Data to use:
==========

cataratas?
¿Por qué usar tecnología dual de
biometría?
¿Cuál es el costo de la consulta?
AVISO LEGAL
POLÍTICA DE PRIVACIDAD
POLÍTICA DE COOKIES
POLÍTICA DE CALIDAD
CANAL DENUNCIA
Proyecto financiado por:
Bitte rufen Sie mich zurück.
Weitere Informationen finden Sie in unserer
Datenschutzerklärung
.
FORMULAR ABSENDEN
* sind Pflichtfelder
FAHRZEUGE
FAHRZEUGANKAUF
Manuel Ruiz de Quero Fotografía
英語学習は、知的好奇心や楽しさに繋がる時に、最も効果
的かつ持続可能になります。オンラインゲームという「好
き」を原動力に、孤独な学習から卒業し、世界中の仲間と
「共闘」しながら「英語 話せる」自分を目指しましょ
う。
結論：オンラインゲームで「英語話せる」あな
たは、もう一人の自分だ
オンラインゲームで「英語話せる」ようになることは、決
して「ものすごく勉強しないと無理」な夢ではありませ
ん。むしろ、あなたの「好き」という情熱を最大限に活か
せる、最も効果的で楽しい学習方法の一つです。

==========

Can you pull out the text of every entry above, line by line, keeping each line unchanged?

cataratas?
¿Por qué usar tecnología dual de
biometría?
¿Cuál es el costo de la consulta?
AVISO LEGAL
POLÍTICA DE PRIVACIDAD
POLÍTICA DE COOKIES
POLÍTICA DE CALIDAD
CANAL DENUNCIA
Proyecto financiado por:
Bitte rufen Sie mich zurück.
Weitere Informationen finden Sie in unserer
Datenschutzerklärung
.
FORMULAR ABSENDEN
* sind Pflichtfelder
FAHRZEUGE
FAHRZEUGANKAUF
Manuel Ruiz de Quero Fotografía
英語学習は、知的好奇心や楽しさに繋がる時に、最も効果
的かつ持続可能になります。オンラインゲームという「好
き」を原動力に、孤独な学習から卒業し、世界中の仲間と
「共闘」しながら「英語 話せる」自分を目指しましょ
う。
結論：オンラインゲームで「英語話せる」あな
たは、もう一人の自分だ
オンラインゲームで「英語話せる」ようになることは、決
して「ものすごく勉強しないと無理」な夢ではありませ
ん。むしろ、あなたの「好き」という情熱を最大限に活か
せる、最も効果的で楽しい学習方法の一つです。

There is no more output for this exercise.